Wednesday, February 22, 2012

RTS Game Design Issues

I am a huge fan of RTS games and have been disappointed to watch the diminishing reach of this once popular genre. 

A few of my colleagues at PWS share my enthusiasm for the genre and we conducted an informal yet extensive survey of people, who match the profile of probable Strategy Game players, but were not playing contemporary real time PC strategy games. (We also collected feedback from disgruntled real time PC Strategy players).

We found a lot of consistency in terms of why a large number of players found the contemporary real time PC strategy game experience dissatisfactory.

Two of the Key Issues are elaborated here:



Click Time Build up:

Faster Hand-eye+ Hotkeys >> Strategy in most real time PC Strategy games today

Most excluded would-be Strategy gamers don’t have enough time to memorize hotkeys and have to navigate the game’s often complex UI and the maps etc by scrolling. This not-surprisingly puts them at a disadvantage against a player using hotkeys as the time requirement for executing a hotkey is a magnitude faster than scrolling the map and navigating through UI.

This time lag suffered by them builds up over time and eventually the player using hotkeys simply has greater time to think about and respond to events.  


Commercial RTS game AI often cheats to compensate for its lack of sophistication. Tricks of the trade include map revealing and faster resource gathering.
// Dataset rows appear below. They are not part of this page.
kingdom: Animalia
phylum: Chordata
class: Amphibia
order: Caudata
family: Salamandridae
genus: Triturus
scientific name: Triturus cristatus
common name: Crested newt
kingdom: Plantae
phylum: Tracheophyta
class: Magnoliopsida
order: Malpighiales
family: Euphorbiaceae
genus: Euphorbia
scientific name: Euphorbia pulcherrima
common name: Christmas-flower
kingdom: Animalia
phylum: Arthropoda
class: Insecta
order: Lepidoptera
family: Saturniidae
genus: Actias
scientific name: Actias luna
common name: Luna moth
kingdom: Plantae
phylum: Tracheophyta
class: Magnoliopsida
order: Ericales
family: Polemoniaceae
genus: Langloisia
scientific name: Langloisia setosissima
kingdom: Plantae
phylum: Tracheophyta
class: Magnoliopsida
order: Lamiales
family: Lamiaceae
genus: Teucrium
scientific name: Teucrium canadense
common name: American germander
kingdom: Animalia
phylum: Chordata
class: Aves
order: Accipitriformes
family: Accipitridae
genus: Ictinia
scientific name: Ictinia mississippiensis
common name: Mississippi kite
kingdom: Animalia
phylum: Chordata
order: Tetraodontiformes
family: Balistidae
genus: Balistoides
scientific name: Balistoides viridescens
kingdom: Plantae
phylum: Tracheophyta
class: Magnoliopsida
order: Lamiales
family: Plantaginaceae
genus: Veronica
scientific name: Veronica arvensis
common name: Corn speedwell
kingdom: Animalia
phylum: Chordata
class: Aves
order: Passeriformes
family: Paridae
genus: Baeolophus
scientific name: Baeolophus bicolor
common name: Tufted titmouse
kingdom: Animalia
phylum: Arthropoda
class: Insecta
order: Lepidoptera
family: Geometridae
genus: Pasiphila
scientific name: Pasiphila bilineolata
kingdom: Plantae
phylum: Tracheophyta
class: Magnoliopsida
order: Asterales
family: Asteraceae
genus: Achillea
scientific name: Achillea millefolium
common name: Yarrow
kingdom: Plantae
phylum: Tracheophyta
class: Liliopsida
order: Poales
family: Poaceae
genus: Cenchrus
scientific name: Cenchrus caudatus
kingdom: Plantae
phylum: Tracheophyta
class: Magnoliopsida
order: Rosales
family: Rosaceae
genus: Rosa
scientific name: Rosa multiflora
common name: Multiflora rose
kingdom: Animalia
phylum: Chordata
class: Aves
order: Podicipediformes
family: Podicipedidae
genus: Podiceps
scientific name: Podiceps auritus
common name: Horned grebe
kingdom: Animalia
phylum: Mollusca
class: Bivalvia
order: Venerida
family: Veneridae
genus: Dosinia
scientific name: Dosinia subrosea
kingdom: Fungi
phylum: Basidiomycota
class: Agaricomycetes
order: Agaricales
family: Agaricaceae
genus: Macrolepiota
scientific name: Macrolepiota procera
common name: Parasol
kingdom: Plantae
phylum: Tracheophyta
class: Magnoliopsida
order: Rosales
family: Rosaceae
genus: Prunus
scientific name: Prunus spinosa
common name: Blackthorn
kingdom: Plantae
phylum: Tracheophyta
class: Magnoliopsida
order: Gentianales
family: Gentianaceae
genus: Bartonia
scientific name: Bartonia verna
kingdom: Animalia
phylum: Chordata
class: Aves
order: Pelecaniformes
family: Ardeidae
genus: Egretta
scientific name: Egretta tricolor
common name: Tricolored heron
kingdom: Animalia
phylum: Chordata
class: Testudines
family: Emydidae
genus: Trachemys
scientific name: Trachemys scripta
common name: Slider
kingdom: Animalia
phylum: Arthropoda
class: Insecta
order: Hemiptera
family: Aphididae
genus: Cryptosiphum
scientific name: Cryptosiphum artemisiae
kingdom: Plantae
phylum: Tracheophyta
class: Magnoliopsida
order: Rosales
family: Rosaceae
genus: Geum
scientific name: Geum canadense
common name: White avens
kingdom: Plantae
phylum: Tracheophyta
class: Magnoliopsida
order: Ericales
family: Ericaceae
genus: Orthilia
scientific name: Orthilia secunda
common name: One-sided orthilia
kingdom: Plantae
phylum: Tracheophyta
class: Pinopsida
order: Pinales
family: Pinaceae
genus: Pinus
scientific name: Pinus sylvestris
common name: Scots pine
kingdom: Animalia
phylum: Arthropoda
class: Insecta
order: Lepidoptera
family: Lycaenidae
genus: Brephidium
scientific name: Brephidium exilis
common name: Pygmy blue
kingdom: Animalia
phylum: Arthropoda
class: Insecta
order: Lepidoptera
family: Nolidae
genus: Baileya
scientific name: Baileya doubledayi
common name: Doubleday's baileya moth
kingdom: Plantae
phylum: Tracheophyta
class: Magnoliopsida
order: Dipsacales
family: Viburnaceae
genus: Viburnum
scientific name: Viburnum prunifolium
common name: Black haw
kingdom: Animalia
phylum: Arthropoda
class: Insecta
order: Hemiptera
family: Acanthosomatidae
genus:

At the same time, they do not advance our understanding of how to make intelligent decisions.

The following are key areas faced by AI system in RTS that cause the games to require greater degree of Micro management from the Player’s part:

Adversarial planning under uncertainty: Because of huge number of possible actions at any given time and their microscopic effects in RTS games, agents cannot afford to think at the game action level. Instead, abstractions of the world state have to be found that allow programs to conduct forward searches in abstract spaces and to translate found solutions back into the original state space. 

All high-level decisions in RTS games such as when to hide, when to retreat, where to scout, and where to extend and attack from strategic position are based on search in abstract state spaces augmented by beliefs about the world. Because environment is hostile and dynamic, adversarial real-time planning approaches need to be investigated. Without this planning ability, human interferences are needed for micro-management.

This makes the game less enjoyable for fans of the strategy genre that generally prefer a slower paced thinking game.

Conclusion 

With the modern multi-threaded processors, improving AI performance in intensively decision driven games with clever abstractions and algorithms can tackle the above mentioned problems. Players then can concentrate on high-level decisions without being forced to compete with the World’s fastest mouse virtuosos in terms of speed. 


This will result in a larger audience for the genre from amongst strategy enthusiasts who currently shun it.